FRAGMENTO SELECCIONADO
El caso es que este otoño, mejor de taparnos hasta las cejas, dejamos que el punto, la lana, la franela o lo que se a que vayas a llevar, se abra un poco (o un mucho) para mostrar encantos antaño impudorosos.

Pero ojo, quedarnos solo en estos datos es arañar levemente la superficie, antes de empezar a enseñarla ya hubo una revolución lencera. Y es que la historia de la lencería no es la historia de una prenda en sí, es la historia de la humanidad, y vamos a contártela muy brevemente antes de poner las miras en la industria y en cómo la llevaremos este otoño.

La lencería que cambió la historia (y viceversa)

Hemos dicho que sería breve, así que no nos remontaremos a las cavernas, no hace falta. Empezaremos en el siglo XVIII, cuando la ropa interior respondía a cuestiones de higiene y a una moral cristiana obsesionada con el tabú de los genitales y el cuerpo femenino, la lascivia y la impureza iban ligados a esas zonas del cuerpo y había que taparlas como fuera. Un siglo después, aparecían los pololos (unos terribles pantalones que había que llevar bajo telas y telas de falda).

Y en esa misma época, las cárceles victorianas con forma de corsé aplastaban las costillas de las mujeres hasta el desmayo. Sí, la reina Victoria trajo cambios sociales significativos para la mujer (derechos, divorcio, sufragio…) pero la estética era la de la cintura de avispa, aunque costara la respiración.

Pero ay, el imperio cayó, la reina Victoria quedó desplazada y ya se avistaba el fin de los alambres cercando el cuerpo femenino. Al tiempo llegaría la Primera Gran Guerra, luego la Segunda y con ellas las mujeres de alta y de baja cuna empezaron a salir a trabajar, demasiadas bajas en el frente y grandes revueltas por los derechos femeninos. El corsé no era apropiado, ni siquiera resultaba ya tan femenino. Las prendas interiores se relajaban para dejar a la mujer disfrutar de sus aún escasos derechos y luchar por los que quedaban por conquistar.

EJERCICIOS PROPUESTOS
1. Repita literalmente el pasaje del texto sobre la historia de la lencería que va desde "La lencería que" hasta "costara la respiración.".
2. Retome el texto sobre la historia de la lencería y prosiga su redacción a partir del punto en que se detiene.

Datos almacenados:
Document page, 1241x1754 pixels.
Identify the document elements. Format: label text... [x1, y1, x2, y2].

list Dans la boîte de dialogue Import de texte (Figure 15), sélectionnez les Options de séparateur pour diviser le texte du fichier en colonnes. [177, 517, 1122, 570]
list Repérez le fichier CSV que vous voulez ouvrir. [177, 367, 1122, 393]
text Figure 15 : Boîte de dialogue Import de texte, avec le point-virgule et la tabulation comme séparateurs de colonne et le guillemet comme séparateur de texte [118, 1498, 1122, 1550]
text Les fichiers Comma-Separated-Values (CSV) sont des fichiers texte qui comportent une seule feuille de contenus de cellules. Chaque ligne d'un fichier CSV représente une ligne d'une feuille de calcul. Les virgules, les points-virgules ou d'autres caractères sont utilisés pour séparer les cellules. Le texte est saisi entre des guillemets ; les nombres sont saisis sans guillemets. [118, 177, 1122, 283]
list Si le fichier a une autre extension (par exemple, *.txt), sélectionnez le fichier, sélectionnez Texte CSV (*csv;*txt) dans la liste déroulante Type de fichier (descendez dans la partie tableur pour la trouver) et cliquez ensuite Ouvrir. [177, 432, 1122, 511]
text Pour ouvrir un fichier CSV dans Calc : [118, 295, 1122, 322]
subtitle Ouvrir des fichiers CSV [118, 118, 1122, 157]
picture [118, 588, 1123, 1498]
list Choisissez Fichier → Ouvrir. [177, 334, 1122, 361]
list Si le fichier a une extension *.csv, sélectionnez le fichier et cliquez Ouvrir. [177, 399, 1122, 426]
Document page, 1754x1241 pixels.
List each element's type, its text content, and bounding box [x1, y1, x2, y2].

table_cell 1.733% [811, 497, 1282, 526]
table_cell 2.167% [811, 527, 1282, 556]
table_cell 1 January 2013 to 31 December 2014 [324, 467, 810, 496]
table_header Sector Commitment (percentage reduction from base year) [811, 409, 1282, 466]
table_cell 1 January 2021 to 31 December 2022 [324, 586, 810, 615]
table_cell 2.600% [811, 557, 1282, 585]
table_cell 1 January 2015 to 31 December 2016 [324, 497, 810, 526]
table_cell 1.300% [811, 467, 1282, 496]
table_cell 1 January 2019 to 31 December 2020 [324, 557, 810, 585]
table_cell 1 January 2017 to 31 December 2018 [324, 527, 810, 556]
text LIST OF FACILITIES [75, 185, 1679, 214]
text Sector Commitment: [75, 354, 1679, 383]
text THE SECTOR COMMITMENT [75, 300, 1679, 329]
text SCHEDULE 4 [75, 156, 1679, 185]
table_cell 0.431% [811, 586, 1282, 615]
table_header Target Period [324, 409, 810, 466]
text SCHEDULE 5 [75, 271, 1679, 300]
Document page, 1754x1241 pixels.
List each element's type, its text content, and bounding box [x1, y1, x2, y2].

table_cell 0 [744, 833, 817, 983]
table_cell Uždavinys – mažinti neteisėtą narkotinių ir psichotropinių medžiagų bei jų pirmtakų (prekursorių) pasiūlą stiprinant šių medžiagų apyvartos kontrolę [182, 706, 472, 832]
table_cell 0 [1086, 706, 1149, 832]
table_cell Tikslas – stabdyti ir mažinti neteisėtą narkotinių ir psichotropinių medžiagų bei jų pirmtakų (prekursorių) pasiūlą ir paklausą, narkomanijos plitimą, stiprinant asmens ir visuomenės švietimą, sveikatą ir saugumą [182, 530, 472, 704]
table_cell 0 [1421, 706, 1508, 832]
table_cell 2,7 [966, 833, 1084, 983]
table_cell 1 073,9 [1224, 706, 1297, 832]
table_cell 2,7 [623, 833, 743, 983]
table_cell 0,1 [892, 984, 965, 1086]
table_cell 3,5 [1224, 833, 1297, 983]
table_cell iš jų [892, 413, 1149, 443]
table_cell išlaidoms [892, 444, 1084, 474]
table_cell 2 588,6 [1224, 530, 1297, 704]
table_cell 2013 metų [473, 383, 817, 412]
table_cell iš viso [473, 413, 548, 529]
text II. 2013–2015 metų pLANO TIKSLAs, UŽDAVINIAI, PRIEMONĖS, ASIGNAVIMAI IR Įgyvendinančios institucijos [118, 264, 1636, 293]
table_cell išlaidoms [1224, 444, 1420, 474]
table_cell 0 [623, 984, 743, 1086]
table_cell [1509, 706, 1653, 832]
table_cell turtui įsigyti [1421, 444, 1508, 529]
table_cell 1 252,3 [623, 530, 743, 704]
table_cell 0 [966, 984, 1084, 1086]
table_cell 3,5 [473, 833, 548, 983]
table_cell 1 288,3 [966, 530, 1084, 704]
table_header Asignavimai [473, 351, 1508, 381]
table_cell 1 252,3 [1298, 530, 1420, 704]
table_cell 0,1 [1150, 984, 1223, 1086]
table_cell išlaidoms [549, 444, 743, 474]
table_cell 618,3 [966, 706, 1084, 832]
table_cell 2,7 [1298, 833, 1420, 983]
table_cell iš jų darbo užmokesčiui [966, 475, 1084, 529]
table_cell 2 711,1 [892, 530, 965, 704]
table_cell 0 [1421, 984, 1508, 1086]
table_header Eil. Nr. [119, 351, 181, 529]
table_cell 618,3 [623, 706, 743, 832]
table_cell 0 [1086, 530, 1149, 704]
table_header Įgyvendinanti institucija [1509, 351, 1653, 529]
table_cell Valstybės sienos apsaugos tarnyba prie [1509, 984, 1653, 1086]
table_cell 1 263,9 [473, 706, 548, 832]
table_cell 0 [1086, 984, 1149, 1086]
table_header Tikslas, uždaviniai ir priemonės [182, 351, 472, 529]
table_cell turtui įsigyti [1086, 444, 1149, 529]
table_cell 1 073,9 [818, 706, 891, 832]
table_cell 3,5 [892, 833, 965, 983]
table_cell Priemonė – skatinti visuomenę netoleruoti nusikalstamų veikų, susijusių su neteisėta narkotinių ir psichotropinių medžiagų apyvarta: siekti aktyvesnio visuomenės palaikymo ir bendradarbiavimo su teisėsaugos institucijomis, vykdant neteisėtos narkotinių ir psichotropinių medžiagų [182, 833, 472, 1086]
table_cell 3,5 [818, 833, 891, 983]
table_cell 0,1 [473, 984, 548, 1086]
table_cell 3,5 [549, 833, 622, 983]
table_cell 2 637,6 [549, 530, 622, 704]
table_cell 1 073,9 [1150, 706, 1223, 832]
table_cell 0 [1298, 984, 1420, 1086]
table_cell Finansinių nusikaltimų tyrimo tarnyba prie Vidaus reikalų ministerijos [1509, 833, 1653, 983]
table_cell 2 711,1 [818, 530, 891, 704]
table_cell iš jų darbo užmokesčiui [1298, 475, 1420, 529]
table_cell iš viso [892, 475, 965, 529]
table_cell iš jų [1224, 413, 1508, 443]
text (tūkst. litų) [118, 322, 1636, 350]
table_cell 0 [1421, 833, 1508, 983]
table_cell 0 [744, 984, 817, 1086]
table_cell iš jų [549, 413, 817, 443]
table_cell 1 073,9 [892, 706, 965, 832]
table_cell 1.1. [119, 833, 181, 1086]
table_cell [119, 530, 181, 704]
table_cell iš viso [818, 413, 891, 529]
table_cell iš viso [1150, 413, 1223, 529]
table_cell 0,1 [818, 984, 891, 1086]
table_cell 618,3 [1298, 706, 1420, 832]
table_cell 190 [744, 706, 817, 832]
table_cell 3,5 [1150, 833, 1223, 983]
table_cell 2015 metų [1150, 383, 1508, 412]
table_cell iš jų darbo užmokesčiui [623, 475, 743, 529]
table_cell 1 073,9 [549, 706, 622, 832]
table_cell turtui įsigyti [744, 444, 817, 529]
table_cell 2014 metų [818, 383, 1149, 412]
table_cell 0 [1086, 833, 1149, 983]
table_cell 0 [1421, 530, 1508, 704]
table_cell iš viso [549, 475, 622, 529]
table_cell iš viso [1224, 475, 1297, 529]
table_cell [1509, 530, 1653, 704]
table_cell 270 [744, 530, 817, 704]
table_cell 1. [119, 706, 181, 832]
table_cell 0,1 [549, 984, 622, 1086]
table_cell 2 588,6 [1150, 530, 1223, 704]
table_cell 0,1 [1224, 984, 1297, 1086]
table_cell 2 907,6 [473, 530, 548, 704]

SOLUCIONES
1.
La lencería que cambió la historia (y viceversa)

Hemos dicho que sería breve, así que no nos remontaremos a las cavernas, no hace falta. Empezaremos en el siglo XVIII, cuando la ropa interior respondía a cuestiones de higiene y a una moral cristiana obsesionada con el tabú de los genitales y el cuerpo femenino, la lascivia y la impureza iban ligados a esas zonas del cuerpo y había que taparlas como fuera. Un siglo después, aparecían los pololos (unos terribles pantalones que había que llevar bajo telas y telas de falda).

Y en esa misma época, las cárceles victorianas con forma de corsé aplastaban las costillas de las mujeres hasta el desmayo. Sí, la reina Victoria trajo cambios sociales significativos para la mujer (derechos, divorcio, sufragio…) pero la estética era la de la cintura de avispa, aunque costara la respiración.

2.
Mary Phelps inventó en 1914 por casualidad el sujetador cuando un par de alambres de su corsé afearon su vestido y los cubrió con tela. Y Coco Chanel despojó a los hombres del monopolio de esa tela tan cómoda y apropiada para las partes pudendas y se la pone a la mujer en la colección del verano de 1916.

Y la lencería salió a la calle

Tiempo después de aquella colección de Coco, el diseñador francés Jacques Fath volvía a coger los corsés (cierto paso atrás) para sacarlos a desfilar a la vista (paso adelante) entre sus vestidos de alta costura.

Pero si en ese temprano siglo XX la revolucionaria por excelencia fue Chanel, en la segunda mitad era Vivienne Westwood (como en tantas otras cosas). La diseñadora abanderada del estilo punk, la liberación de los cánones y el “haz lo que te dé la gana y viste como quieras”, por decirlo llanamente, montó SEX, una tienda de moda en la londinense calle King’s Road provocadora e irreverente como Vivienne y su pareja, Malcolm McLaren.

Pin-ups y Teddy Boys peregrinaban a esta tienda para estar a la última. Allí sacaron a la venta combinaciones lenceras y medias que querían salir sin taparse a la calle. Y no solo, eso, también uniformes que vestían la intimidad de las tendencias sexuales extremas se ponían a la venta para caminar por Londres. Cosa que les costó varias visitas a la comisaría.

Esto sucedía en los 70, en los 80 fue la Madonna con su querido Jean Paul Gaultier quien hizo del corsé el nuevo fetiche llevándolo sobre medias rotas o pantalones de raya diplomacia en sus conciertos. Y en los 90 fue Dolce & Gabbana quien los puso a desfilar. Tendencia que ha recuperado en su desfile Primavera-Verano 2018 de Milán, con una parte casi íntegramente en ropa interior.

La tendencia ahora

La tendencia a pie de calle para este otoño dice que insinúes la ropa interior en un botón abierto y desenfadado de tu camisa, con una breve puntilla por el escote de tu jersey de pico, a través de tejidos transparentes o, directamente, bajo tu americana como le gusta a Victoria Beckham.

Gigi Hadid y Kendall Jenner lo llevan haciendo desde que saltaron a la fama, de una forma prudente (si es que pueden serlo) o con absoluta y maravillosa indiscreción.